SeaORM appears to be a well-maintained ORM project with generally sound security practices. The primary concerns are configuration issues (invalid edition specification) and incomplete visibility into the full dependency tree. The project uses dual licensing (MIT/Apache-2.0), has active CI/CD workflows, and follows Rust ecosystem best practices. However, the Cargo.toml configuration error is a significant issue that must be corrected. A full security audit should include running 'cargo audit' against all dependencies and reviewing the complete dependency tree, which was truncated in the provided content.

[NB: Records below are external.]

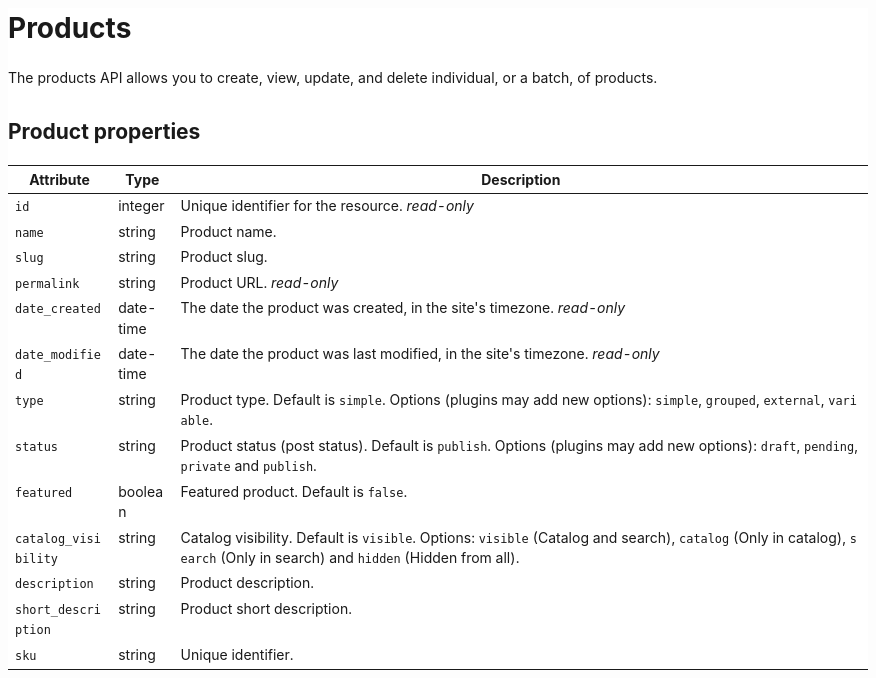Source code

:# Products #

The products API allows you to create, view, update, and delete individual, or a batch, of products.

## Product properties ##

|      Attribute       |    Type   |                                                                                                                                                                          Description                                                                                                                                                                          |
|----------------------|-----------|---------------------------------------------------------------------------------------------------------------------------------------------------------------------------------------------------------------------------------------------------------------------------------------------------------------------------------------------------------------|
| `id`                 | integer   | Unique identifier for the resource. <i class="label label-info">read-only</i>                                                                                                                                                                                                                                                                                 |
| `name`               | string    | Product name.                                                                                                                                                                                                                                                                                                                                                 |
| `slug`               | string    | Product slug.                                                                                                                                                                                                                                                                                                                                                 |
| `permalink`          | string    | Product URL. <i class="label label-info">read-only</i>                                                                                                                                                                                                                                                                                                        |
| `date_created`       | date-time | The date the product was created, in the site's timezone. <i class="label label-info">read-only</i>                                                                                                                                                                                                                                                           |
| `date_modified`      | date-time | The date the product was last modified, in the site's timezone. <i class="label label-info">read-only</i>                                                                                                                                                                                                                                                     |
| `type`               | string    | Product type. Default is `simple`. Options (plugins may add new options): `simple`, `grouped`, `external`, `variable`.                                                                                                                                                                                                                                        |
| `status`             | string    | Product status (post status). Default is `publish`. Options (plugins may add new options): `draft`, `pending`, `private` and `publish`.                                                                                                                                                                                                                       |
| `featured`           | boolean   | Featured product. Default is `false`.                                                                                                                                                                                                                                                                                                                         |
| `catalog_visibility` | string    | Catalog visibility. Default is `visible`. Options: `visible` (Catalog and search), `catalog` (Only in catalog), `search` (Only in search) and `hidden` (Hidden from all).                                                                                                                                                                                     |
| `description`        | string    | Product description.                                                                                                                                                                                                                                                                                                                                          |
| `short_description`  | string    | Product short description.                                                                                                                                                                                                                                                                                                                                    |
| `sku`                | string    | Unique identifier.                                                                                                                                                                                                                                                                                                                                            |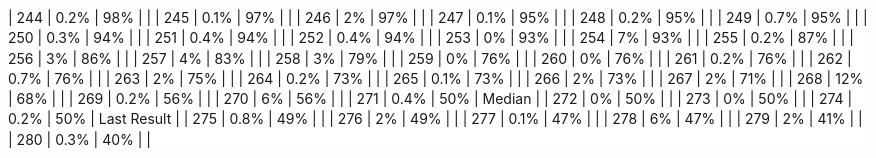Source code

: | 244 | 0.2% | 98% |  |
| 245 | 0.1% | 97% |  |
| 246 | 2% | 97% |  |
| 247 | 0.1% | 95% |  |
| 248 | 0.2% | 95% |  |
| 249 | 0.7% | 95% |  |
| 250 | 0.3% | 94% |  |
| 251 | 0.4% | 94% |  |
| 252 | 0.4% | 94% |  |
| 253 | 0% | 93% |  |
| 254 | 7% | 93% |  |
| 255 | 0.2% | 87% |  |
| 256 | 3% | 86% |  |
| 257 | 4% | 83% |  |
| 258 | 3% | 79% |  |
| 259 | 0% | 76% |  |
| 260 | 0% | 76% |  |
| 261 | 0.2% | 76% |  |
| 262 | 0.7% | 76% |  |
| 263 | 2% | 75% |  |
| 264 | 0.2% | 73% |  |
| 265 | 0.1% | 73% |  |
| 266 | 2% | 73% |  |
| 267 | 2% | 71% |  |
| 268 | 12% | 68% |  |
| 269 | 0.2% | 56% |  |
| 270 | 6% | 56% |  |
| 271 | 0.4% | 50% | Median |
| 272 | 0% | 50% |  |
| 273 | 0% | 50% |  |
| 274 | 0.2% | 50% | Last Result |
| 275 | 0.8% | 49% |  |
| 276 | 2% | 49% |  |
| 277 | 0.1% | 47% |  |
| 278 | 6% | 47% |  |
| 279 | 2% | 41% |  |
| 280 | 0.3% | 40% |  |
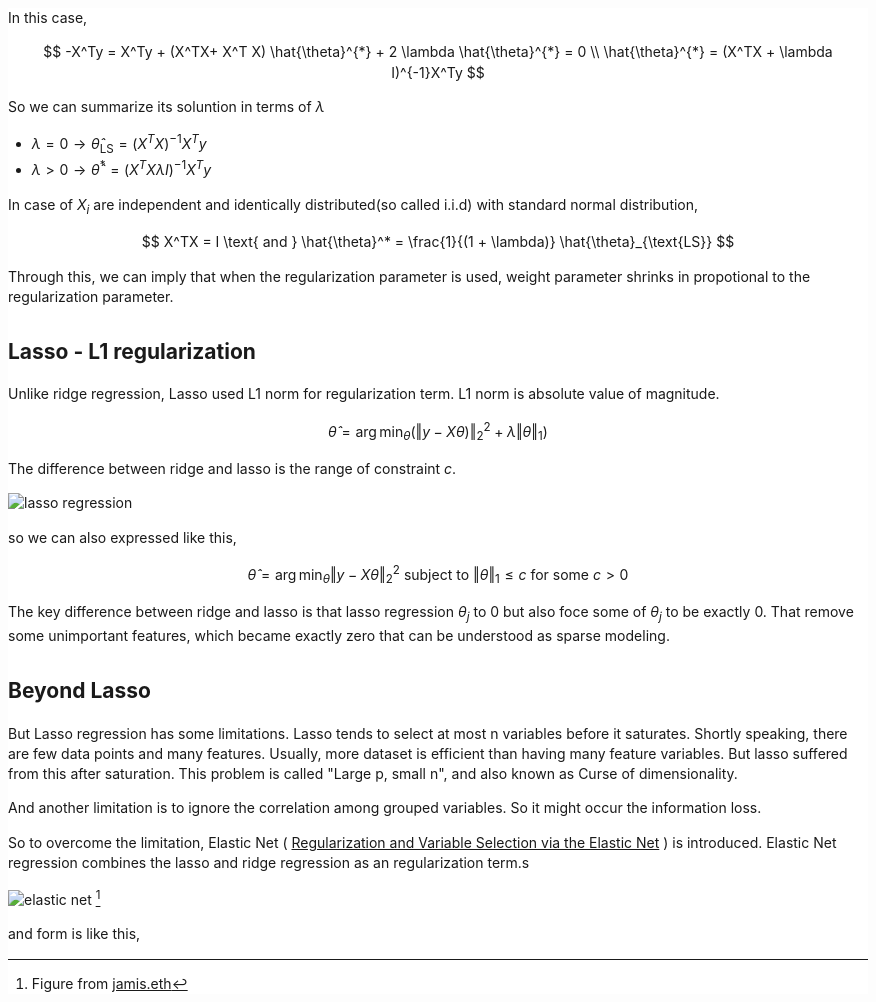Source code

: In this case,

$$ -X^Ty = X^Ty + (X^TX+ X^T X) \hat{\theta}^{*} + 2 \lambda \hat{\theta}^{*} = 0 \\ \hat{\theta}^{*} = (X^TX + \lambda I)^{-1}X^Ty $$

So we can summarize its soluntion in terms of $\lambda$

- $\lambda = 0 \rightarrow \hat{\theta}_{\text{LS}} = (X^TX)^{-1}X^Ty$
- $\lambda > 0 \rightarrow \hat{\theta}^{*} = (X^T X \lambda I)^{-1} X^Ty$

In case of $X_i$ are independent and identically distributed(so called i.i.d) with standard normal distribution,

$$ X^TX = I \text{ and } \hat{\theta}^* = \frac{1}{(1 + \lambda)} \hat{\theta}_{\text{LS}} $$

Through this, we can imply that when the regularization parameter is used, weight parameter shrinks in propotional to the regularization parameter.

## Lasso - L1 regularization

Unlike ridge regression, Lasso used L1 norm for regularization term. L1 norm is absolute value of magnitude.

$$ \hat{\theta} = \arg \min_{\theta}(\Vert y - X\theta) \Vert_2^2 + \lambda \Vert \theta \Vert_1) $$

The difference between ridge and lasso is the range of constraint $c$.

![lasso regression]({{site.baseurl}}/assets/image/lasso.png "Fig 3. Lasso regression in fixed constant" ) 

so we can also expressed like this,

$$ \hat{\theta} = \arg \min_{\theta} \Vert y - X\theta \Vert_2^2 \text{ subject to } \Vert \theta \Vert_1 \leq c \text{ for some } c > 0 $$

The key difference between ridge and lasso is that lasso regression $\theta_j$ to 0 but also foce some of $\theta_j$ to be exactly 0. That remove some unimportant features, which became exactly zero that can be understood as sparse modeling.

## Beyond Lasso

But Lasso regression has some limitations. Lasso tends to select at most n variables before it saturates. Shortly speaking, there are few data points and many features. Usually, more dataset is efficient than having many feature variables. But lasso suffered from this after saturation. This problem is called "Large p, small n", and also known as Curse of dimensionality.

And another limitation is to ignore the correlation among grouped variables. So it might occur the information loss.

So to overcome the limitation, Elastic Net ( [Regularization and Variable Selection via the Elastic Net](https://web.stanford.edu/~hastie/TALKS/enet_talk.pdf) ) is introduced. Elastic Net regression combines the lasso and ridge regression as an regularization term.s

![elastic net]({{site.baseurl}}/assets/image/elastic_net.png "Fig 4. constraint of elastic net" ) [^1]

and form is like this,


[^1]: Figure from [jamis.eth](https://twitter.com/_jamiis/status/581537126703038464)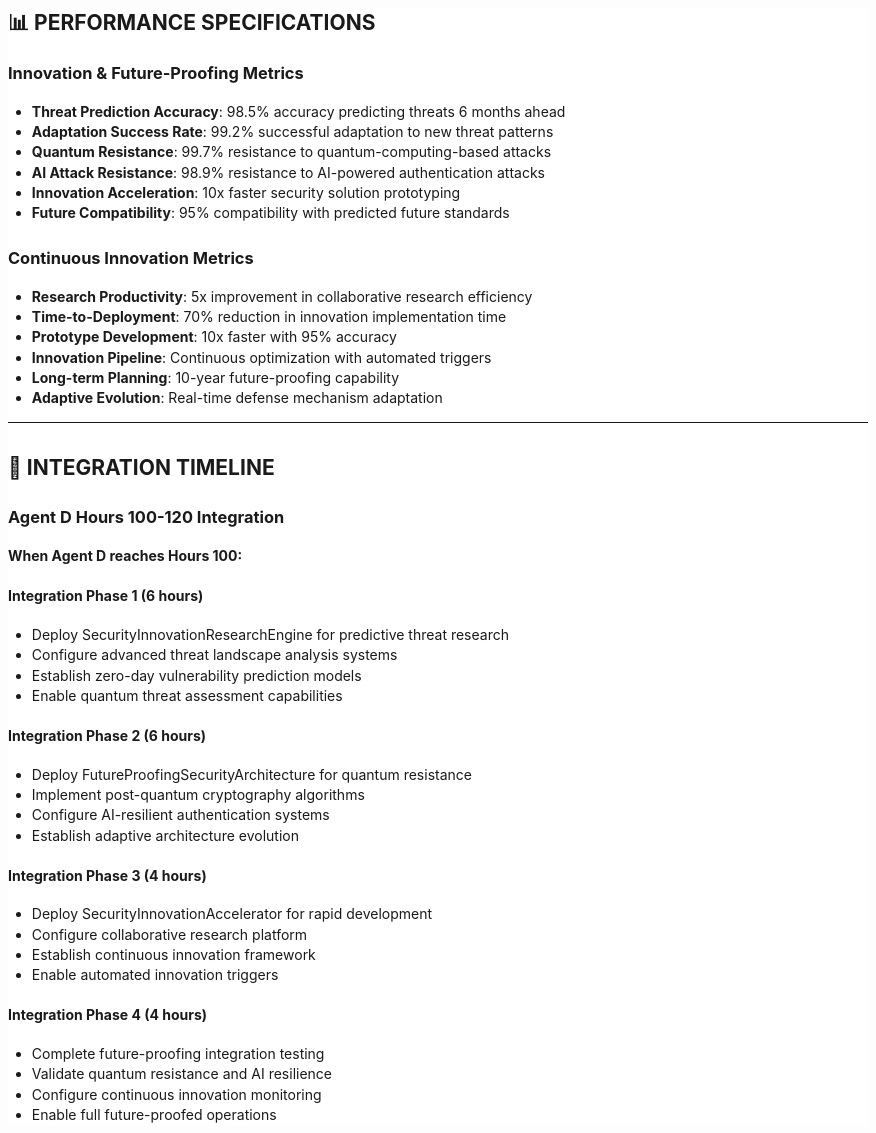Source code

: 
## 📊 **PERFORMANCE SPECIFICATIONS**

### **Innovation & Future-Proofing Metrics**
- **Threat Prediction Accuracy**: 98.5% accuracy predicting threats 6 months ahead
- **Adaptation Success Rate**: 99.2% successful adaptation to new threat patterns
- **Quantum Resistance**: 99.7% resistance to quantum-computing-based attacks
- **AI Attack Resistance**: 98.9% resistance to AI-powered authentication attacks
- **Innovation Acceleration**: 10x faster security solution prototyping
- **Future Compatibility**: 95% compatibility with predicted future standards

### **Continuous Innovation Metrics**
- **Research Productivity**: 5x improvement in collaborative research efficiency
- **Time-to-Deployment**: 70% reduction in innovation implementation time
- **Prototype Development**: 10x faster with 95% accuracy
- **Innovation Pipeline**: Continuous optimization with automated triggers
- **Long-term Planning**: 10-year future-proofing capability
- **Adaptive Evolution**: Real-time defense mechanism adaptation

---

## 🚀 **INTEGRATION TIMELINE**

### **Agent D Hours 100-120 Integration**
**When Agent D reaches Hours 100:**

#### **Integration Phase 1 (6 hours)**
- Deploy SecurityInnovationResearchEngine for predictive threat research
- Configure advanced threat landscape analysis systems
- Establish zero-day vulnerability prediction models
- Enable quantum threat assessment capabilities

#### **Integration Phase 2 (6 hours)**
- Deploy FutureProofingSecurityArchitecture for quantum resistance
- Implement post-quantum cryptography algorithms
- Configure AI-resilient authentication systems
- Establish adaptive architecture evolution

#### **Integration Phase 3 (4 hours)**
- Deploy SecurityInnovationAccelerator for rapid development
- Configure collaborative research platform
- Establish continuous innovation framework
- Enable automated innovation triggers

#### **Integration Phase 4 (4 hours)**
- Complete future-proofing integration testing
- Validate quantum resistance and AI resilience
- Configure continuous innovation monitoring
- Enable full future-proofed operations
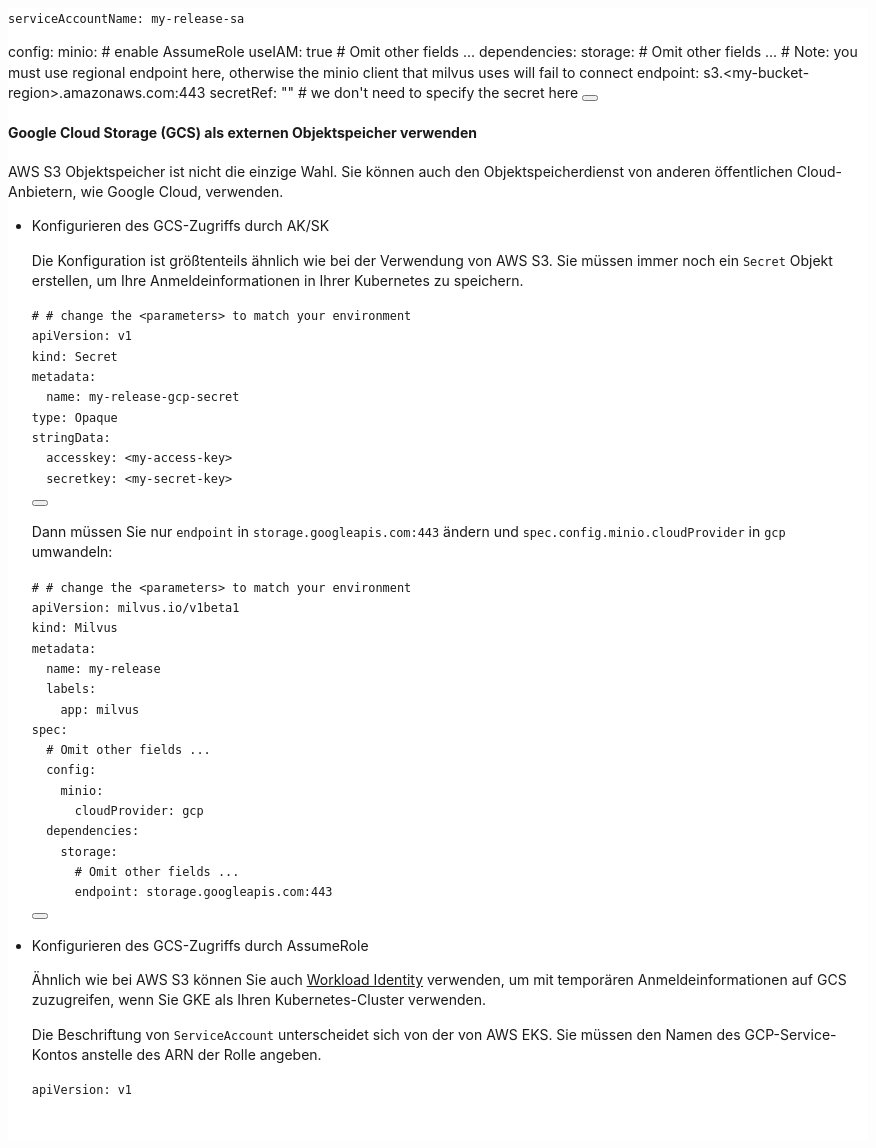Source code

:    serviceAccountName: my-release-sa
  config:
    minio:
      <span class="hljs-comment"># enable AssumeRole</span>
      useIAM: true
      <span class="hljs-comment"># Omit other fields ...</span>
  dependencies:
    storage:
      <span class="hljs-comment"># Omit other fields ...</span>
      <span class="hljs-comment"># Note: you must use regional endpoint here, otherwise the minio client that milvus uses will fail to connect</span>
      endpoint: s3.&lt;my-bucket-region&gt;.amazonaws.com:<span class="hljs-number">443</span>
      secretRef: <span class="hljs-string">&quot;&quot;</span> <span class="hljs-comment"># we don&#x27;t need to specify the secret here</span>
<button class="copy-code-btn"></button></code></pre></li>
</ul>
<h4 id="Use-Google-Cloud-Storage-GCS-as-external-object-storage" class="common-anchor-header">Google Cloud Storage (GCS) als externen Objektspeicher verwenden</h4><p>AWS S3 Objektspeicher ist nicht die einzige Wahl. Sie können auch den Objektspeicherdienst von anderen öffentlichen Cloud-Anbietern, wie Google Cloud, verwenden.</p>
<ul>
<li><p>Konfigurieren des GCS-Zugriffs durch AK/SK</p>
<p>Die Konfiguration ist größtenteils ähnlich wie bei der Verwendung von AWS S3. Sie müssen immer noch ein <code translate="no">Secret</code> Objekt erstellen, um Ihre Anmeldeinformationen in Ihrer Kubernetes zu speichern.</p>
<pre><code translate="no" class="language-YAML"><span class="hljs-comment"># # change the &lt;parameters&gt; to match your environment</span>
apiVersion: v1
kind: Secret
metadata:
  name: my-release-gcp-secret
<span class="hljs-built_in">type</span>: Opaque
stringData:
  accesskey: &lt;my-access-key&gt;
  secretkey: &lt;my-secret-key&gt;
<button class="copy-code-btn"></button></code></pre>
<p>Dann müssen Sie nur <code translate="no">endpoint</code> in <code translate="no">storage.googleapis.com:443</code> ändern und <code translate="no">spec.config.minio.cloudProvider</code> in <code translate="no">gcp</code> umwandeln:</p>
<pre><code translate="no" class="language-YAML"><span class="hljs-comment"># # change the &lt;parameters&gt; to match your environment</span>
apiVersion: milvus.io/v1beta1
kind: Milvus
metadata:
  name: my-release
  labels:
    app: milvus
spec:
  <span class="hljs-comment"># Omit other fields ...</span>
  config:
    minio:
      cloudProvider: gcp
  dependencies:
    storage:
      <span class="hljs-comment"># Omit other fields ...</span>
      endpoint: storage.googleapis.com:<span class="hljs-number">443</span>
<button class="copy-code-btn"></button></code></pre></li>
<li><p>Konfigurieren des GCS-Zugriffs durch AssumeRole</p>
<p>Ähnlich wie bei AWS S3 können Sie auch <a href="https://cloud.google.com/kubernetes-engine/docs/how-to/workload-identity">Workload Identity</a> verwenden, um mit temporären Anmeldeinformationen auf GCS zuzugreifen, wenn Sie GKE als Ihren Kubernetes-Cluster verwenden.</p>
<p>Die Beschriftung von <code translate="no">ServiceAccount</code> unterscheidet sich von der von AWS EKS. Sie müssen den Namen des GCP-Service-Kontos anstelle des ARN der Rolle angeben.</p>
<pre><code translate="no" class="language-YAML">apiVersion: v1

• Medium · Outdated Rust Edition Declaration — Cargo.toml. The Cargo.toml specifies edition = '2024', which does not exist. The latest stable Rust edition is 2021. This is likely a configuration error that could cause compilation issues or unexpected behavior. Fix: Change edition to '2021' or the appropriate stable edition: edition = '2021'
• Medium · Incomplete Dependency Specification — Cargo.toml [dependencies] section. The Cargo.toml dependency section appears truncated and incomplete. Critical dependencies for an ORM (like sqlx, tokio, serde) are not fully listed in the provided content. This makes it difficult to assess the full security posture of dependencies. Fix: Ensure all dependencies are listed with specific versions and review them with 'cargo audit' to identify known vulnerabilities
• Low · Missing MSRV Alignment — Cargo.toml. The rust-version is set to 1.85.0, but the edition is declared as 2024 (which doesn't exist). When correcting the edition, ensure MSRV is compatible with the chosen edition. Fix: Verify that rust-version (1.85.0) is compatible with edition 2021. For edition 2021, MSRV should be 1.56.0 or higher, which is satisfied here.
• Low · Build Scripts Present Without Full Review — build-tools/. The repository contains several build scripts in build-tools/ directory (bump.sh, publish.sh, etc.). While not necessarily vulnerable, shell scripts should be carefully reviewed for injection risks and proper input validation. Fix: Review all shell scripts for proper input validation, use of shellcheck, and avoid eval or exec with untrusted input
• Low · Example Projects Include .env File Reference — examples/actix_example/.env. The examples/actix_example directory contains .env file reference, which typically stores configuration and potentially secrets. While not shown in content, .env files should never be committed to version control. Fix: Ensure .env files are in .gitignore. Use .env.example as a template instead. Never commit actual credentials.

LLM-derived; treat as a starting point, not a security audit.

• Open issues — current backlog
• Recent PRs — what's actively shipping
• Source on GitHub

Generated by RepoPilot. Verdict based on maintenance signals — see the live page for receipts. Re-run on a new commit to refresh.